A State no doubt has an interest in protecting its citizens from being forcibly taken out of State and killed or raped. Perhaps Illinois could constitutionally assert jurisdiction over such crimes. Jurisdiction, however, is not always asserted to the constitutionally permissible bounds. (Cf. Green v. Advance Ross Electronics Corp. (1981), 86 Ill.2d 431 (civil long-arm jurisdiction).) Geographical jurisdiction over crimes has expanded considerably from its narrow and rigid common law limits, but usually not as far as the Federal Constitution may permit.

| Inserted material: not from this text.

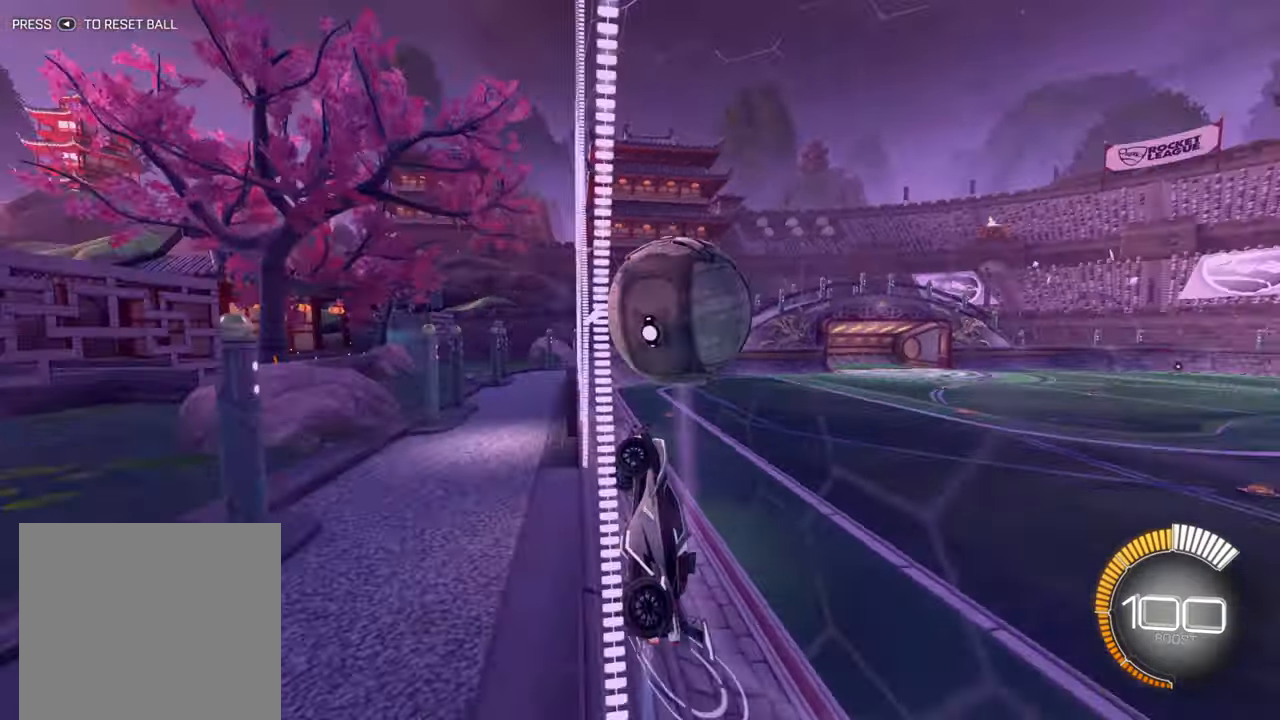
{"buttons": ["X", "R2"], "left_stick": "down-left", "events": [[133, "A", "down"], [233, "A", "up"], [300, "left_stick", "down-left"], [316, "X", "down"]]}
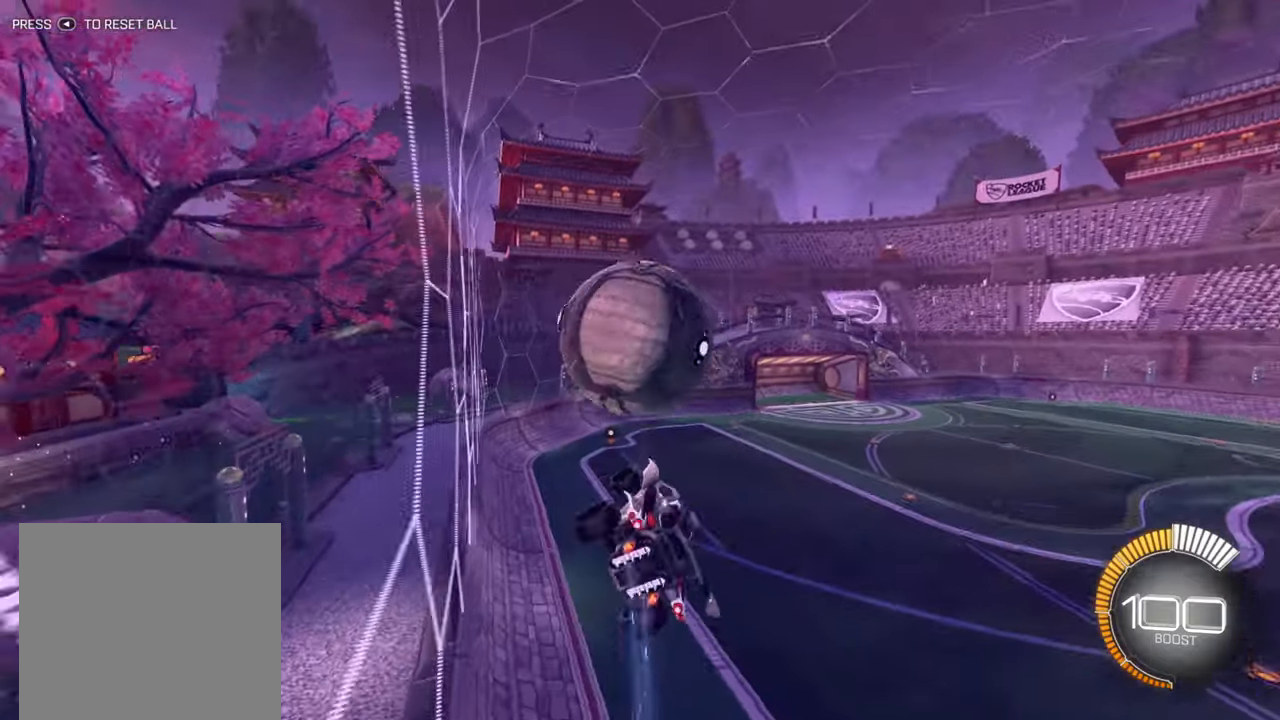
{"buttons": ["B", "R2"], "left_stick": "center", "events": [[16, "X", "up"], [33, "left_stick", "left"], [133, "left_stick", "up-left"], [450, "B", "down"], [483, "left_stick", "center"]]}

Jurisdiction has not been asserted over a series of crimes on the ground that the first crime of the series was committed in the forum State, even if the crimes were closely related or part of a common scheme. In People v. Bovinett (1979), 73 Ill. App.3d 833, the defendant was convicted of eavesdropping in Illinois by recording telephone calls without consent, but it was held that Illinois had no jurisdiction over the count charging he used the information so obtained, since the use was in another State. Similarly, in Conley v. United States (4th Cir. 1928), 23 F.2d 226, the defendants stole Liberty Bonds in one State and were caught in another with the bonds, which had been altered at some point; the Federal court in the first State could try them for the theft, but not for the separate offense of altering the stolen bonds, because the defendants probably did that after leaving the first State.
Illinois jurisdiction is delimited by section 1-5 of the Criminal Code of 1961. Its pertinent parts provide:
"(a) A person is subject to prosecution in this State * * * if:
(1) The offense is committed either wholly or partly within the State; * * *.
(b) An offense is committed partly within this State, if either the conduct which is an element of the offense, or the result which is such an element, occurs within the State. In homicide, the `result' is either the physical contact which causes death, or the death itself; and if the body of a homicide victim is found within the State, the death is presumed to have occurred within the State." (Emphasis added.) (Ill. Rev. Stat. 1979, ch. 38, par. 1-5.)
Thus, it is not enough that some part of a course of criminal conduct, some related crime, be committed in Illinois; the particular crime charged must be committed partly within this State. That is why under Illinois law Illinois cannot try Holt for rape or ordinary murder. He committed those crimes entirely in Wisconsin, though following a kidnaping that began in Illinois.
The People argue the felony-murder count is special in that one of the elements of the offense, the felony, namely the kidnaping, began in Illinois. We conclude, however, that the bare felony is not enough to confer jurisdiction on Illinois.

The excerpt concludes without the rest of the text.